Text extracted from each page.
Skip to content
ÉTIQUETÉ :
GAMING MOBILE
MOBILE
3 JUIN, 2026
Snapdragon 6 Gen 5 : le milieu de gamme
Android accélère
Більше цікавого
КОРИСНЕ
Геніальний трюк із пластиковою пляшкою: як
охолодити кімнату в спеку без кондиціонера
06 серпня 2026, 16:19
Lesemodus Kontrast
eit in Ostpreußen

==

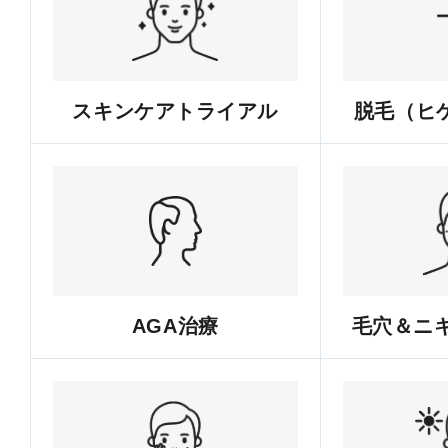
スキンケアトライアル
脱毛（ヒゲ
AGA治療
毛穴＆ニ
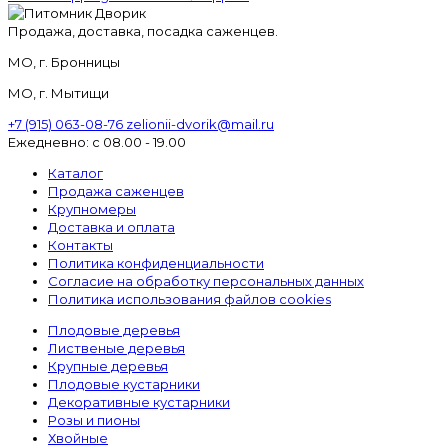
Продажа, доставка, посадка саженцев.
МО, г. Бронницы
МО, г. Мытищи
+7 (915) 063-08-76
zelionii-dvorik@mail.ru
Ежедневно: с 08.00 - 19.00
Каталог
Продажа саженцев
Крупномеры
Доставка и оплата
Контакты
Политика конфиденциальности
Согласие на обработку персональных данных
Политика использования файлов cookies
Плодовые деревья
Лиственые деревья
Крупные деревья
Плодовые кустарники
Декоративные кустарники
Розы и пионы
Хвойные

* * *

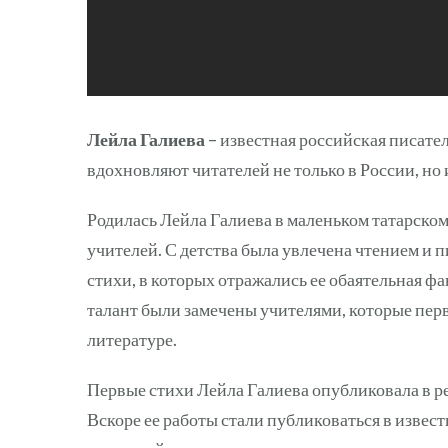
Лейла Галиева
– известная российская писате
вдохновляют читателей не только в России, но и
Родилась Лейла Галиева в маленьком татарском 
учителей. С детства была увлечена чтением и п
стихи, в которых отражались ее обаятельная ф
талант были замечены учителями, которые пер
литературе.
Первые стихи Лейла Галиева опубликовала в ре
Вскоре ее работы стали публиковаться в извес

What to produce.
Extract word for word the lines of the listing starting at the line that contains "Skip to content" and ending at the line that contains "eit in Ostpreußen", including both of those lines.

Response area.
Skip to content
ÉTIQUETÉ :
GAMING MOBILE
MOBILE
3 JUIN, 2026
Snapdragon 6 Gen 5 : le milieu de gamme
Android accélère
Більше цікавого
КОРИСНЕ
Геніальний трюк із пластиковою пляшкою: як
охолодити кімнату в спеку без кондиціонера
06 серпня 2026, 16:19
Lesemodus Kontrast
eit in Ostpreußen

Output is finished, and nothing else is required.